Recent years have marked the beginning and expansion of the Social Web, in which people freely express and respond to opinion on a whole variety of topics. While the growing volume of subjective information available allows for better and more informed decisions of the users, the quantity of data to be analyzed imposed the development of specialized Natural Language Processing (NLP) systems that automatically detect subjectivity in text and subsequently extract, classify and summarize the opinions available on different topics. Although these research fields have been highly dynamic in the past years, dealing with subjectivity in text has proven to be a complex, interdisciplinary problem that remains far from being solved. Its challenges include the need to address the issue from different perspectives and at different levels, depending on the characteristics of the textual genre, the language(s) treated and the final application for which the analysis is done.

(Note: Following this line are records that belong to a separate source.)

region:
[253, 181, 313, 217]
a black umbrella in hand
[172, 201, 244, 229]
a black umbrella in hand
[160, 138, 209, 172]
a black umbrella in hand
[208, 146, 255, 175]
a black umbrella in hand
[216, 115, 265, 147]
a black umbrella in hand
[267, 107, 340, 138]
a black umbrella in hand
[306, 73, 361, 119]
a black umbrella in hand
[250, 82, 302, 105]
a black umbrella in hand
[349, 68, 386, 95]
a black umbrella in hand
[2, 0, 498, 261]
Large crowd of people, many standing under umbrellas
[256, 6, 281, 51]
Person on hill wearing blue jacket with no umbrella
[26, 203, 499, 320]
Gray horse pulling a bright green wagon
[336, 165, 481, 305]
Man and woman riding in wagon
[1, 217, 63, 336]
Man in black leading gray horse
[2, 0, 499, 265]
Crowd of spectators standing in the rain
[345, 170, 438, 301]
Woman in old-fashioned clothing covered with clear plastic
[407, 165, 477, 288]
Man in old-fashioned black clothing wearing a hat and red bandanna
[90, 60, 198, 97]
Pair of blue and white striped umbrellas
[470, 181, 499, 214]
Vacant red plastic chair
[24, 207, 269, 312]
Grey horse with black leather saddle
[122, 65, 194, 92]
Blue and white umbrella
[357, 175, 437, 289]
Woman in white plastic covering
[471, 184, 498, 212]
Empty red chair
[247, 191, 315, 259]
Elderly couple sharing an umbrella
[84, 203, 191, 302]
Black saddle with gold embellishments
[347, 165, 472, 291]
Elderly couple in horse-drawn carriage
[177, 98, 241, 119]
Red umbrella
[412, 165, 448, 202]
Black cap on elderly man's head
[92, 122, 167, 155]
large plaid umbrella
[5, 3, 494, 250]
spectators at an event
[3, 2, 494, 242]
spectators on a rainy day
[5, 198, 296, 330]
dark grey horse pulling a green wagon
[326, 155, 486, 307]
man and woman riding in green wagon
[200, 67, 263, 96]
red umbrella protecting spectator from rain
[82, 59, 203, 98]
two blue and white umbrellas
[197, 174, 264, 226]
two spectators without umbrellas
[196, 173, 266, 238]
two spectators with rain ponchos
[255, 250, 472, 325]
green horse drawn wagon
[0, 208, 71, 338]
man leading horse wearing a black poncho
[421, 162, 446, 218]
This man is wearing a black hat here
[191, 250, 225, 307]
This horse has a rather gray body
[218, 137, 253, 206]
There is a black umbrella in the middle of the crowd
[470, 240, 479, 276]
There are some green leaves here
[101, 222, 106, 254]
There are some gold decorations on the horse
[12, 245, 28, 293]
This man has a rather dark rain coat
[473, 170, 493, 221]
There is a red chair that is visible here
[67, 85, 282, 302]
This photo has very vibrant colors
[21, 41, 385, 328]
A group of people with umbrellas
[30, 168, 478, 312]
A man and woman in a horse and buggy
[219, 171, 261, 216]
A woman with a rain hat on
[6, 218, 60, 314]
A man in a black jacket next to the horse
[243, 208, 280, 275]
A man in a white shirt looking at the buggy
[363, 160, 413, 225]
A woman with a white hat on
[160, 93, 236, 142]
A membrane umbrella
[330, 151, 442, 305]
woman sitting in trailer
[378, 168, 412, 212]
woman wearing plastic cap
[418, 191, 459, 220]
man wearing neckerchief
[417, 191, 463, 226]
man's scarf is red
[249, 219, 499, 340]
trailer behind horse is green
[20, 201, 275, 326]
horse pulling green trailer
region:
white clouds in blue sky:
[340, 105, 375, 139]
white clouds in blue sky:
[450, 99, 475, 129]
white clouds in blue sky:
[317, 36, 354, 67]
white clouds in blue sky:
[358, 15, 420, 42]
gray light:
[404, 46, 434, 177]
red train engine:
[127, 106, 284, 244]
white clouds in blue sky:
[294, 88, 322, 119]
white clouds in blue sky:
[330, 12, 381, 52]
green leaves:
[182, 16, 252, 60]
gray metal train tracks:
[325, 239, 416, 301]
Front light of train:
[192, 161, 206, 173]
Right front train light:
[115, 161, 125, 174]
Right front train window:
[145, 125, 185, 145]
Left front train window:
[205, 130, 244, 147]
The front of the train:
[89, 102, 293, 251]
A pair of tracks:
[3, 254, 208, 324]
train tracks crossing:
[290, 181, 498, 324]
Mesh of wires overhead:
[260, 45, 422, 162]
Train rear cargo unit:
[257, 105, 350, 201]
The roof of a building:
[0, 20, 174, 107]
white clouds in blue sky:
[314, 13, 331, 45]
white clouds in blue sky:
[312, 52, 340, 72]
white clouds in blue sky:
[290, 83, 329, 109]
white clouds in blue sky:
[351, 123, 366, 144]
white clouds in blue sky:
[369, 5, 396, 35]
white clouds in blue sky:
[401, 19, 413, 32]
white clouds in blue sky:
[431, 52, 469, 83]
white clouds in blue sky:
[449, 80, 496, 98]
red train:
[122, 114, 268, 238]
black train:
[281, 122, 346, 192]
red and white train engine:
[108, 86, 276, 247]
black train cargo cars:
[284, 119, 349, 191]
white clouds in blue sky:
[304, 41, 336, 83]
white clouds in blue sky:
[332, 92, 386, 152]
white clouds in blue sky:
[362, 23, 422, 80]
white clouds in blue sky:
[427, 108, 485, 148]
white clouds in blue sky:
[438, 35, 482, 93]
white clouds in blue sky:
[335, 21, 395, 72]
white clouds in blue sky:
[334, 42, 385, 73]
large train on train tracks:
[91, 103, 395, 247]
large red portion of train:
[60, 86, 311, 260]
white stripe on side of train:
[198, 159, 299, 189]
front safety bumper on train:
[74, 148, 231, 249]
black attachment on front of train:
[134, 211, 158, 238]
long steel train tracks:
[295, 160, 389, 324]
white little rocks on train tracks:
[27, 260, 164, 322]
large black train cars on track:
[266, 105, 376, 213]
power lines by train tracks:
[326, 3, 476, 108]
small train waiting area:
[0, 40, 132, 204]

The aim of the 4th Workshop on Computational Approaches to Subjectivity, Sentiment and Social Media Analysis (WASSA 2013) is to continue the line of the previous three editions, bringing together researchers in Computational Linguistics working on Subjectivity and Sentiment Analysis and researchers working on interdisciplinary aspects of affect computation from text. Additionally, this year, we would like to extend the focus to Social Media phenomena and the impact of affect-related phenomena in this context.

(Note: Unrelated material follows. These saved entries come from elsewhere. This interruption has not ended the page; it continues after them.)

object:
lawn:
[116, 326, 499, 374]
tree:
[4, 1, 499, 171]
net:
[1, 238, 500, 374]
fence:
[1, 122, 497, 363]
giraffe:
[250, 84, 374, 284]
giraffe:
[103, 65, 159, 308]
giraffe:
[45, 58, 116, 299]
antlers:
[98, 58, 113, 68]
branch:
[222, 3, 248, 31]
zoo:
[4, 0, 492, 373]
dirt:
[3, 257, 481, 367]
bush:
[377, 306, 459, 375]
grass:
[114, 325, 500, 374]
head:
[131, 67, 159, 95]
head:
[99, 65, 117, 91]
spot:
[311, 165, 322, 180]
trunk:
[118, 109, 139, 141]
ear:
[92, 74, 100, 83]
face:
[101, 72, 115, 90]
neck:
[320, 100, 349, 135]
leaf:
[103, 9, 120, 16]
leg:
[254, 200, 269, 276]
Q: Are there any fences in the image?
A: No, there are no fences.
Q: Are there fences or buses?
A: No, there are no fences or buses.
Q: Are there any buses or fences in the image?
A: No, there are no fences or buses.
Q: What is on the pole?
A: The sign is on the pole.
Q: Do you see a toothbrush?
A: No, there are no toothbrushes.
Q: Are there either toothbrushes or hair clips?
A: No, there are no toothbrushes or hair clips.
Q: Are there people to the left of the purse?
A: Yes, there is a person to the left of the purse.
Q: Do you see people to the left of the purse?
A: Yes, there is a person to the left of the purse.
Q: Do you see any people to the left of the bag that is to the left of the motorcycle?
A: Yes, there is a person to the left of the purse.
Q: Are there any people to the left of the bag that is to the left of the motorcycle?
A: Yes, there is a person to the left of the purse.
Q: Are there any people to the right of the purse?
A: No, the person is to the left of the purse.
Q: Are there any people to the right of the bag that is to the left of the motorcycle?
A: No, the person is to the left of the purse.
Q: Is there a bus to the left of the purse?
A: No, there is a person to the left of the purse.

Download the pdf version of the CFP.
We encourage the submission of long and short research and demo papers including, but not restricted to the following topics related to subjectivity, sentiment and social media analysis:
- Lexical semantic resources, corpora and annotations for subjectivity, sentiment and social media analysis; (semi-)automatic corpora generation and annotation
- Opinion retrieval, extraction, categorization, aggregation and summarization
- Trend detection in social media using subjectivity and sentiment analysis techniques
- Data linking through social networks based on affect-related NLP methods
- Impact of affective data from social media
- Mass opinion estimation based on NLP and statistical models
- Online reputation management
- Topic and sentiment studies and applications of topic-sentiment analysis
- Domain, topic and genre dependency of sentiment analysis
- Ambiguity issues and word sense disambiguation of subjective language
- Pragmatic analysis of the opinion mining task
- Use of Semantic Web technologies for subjectivity and sentiment analysis
- Improvement of NLP tasks using subjectivity and/or sentiment analysis
- Intrinsic and extrinsic evaluations subjectivity and sentiment analysis
- Subjectivity, sentiment and emotion detection in social networks
- Classification of stance in dialogues
- Applications of sentiment and social media analysis systems
We also encourage participants to provide demos of their systems, thus giving them the opportunity to obtain feedback on their achievements and issues. At the same time, with the help of demos, we aim at enriching the discussion forum with application-specific topics for debate.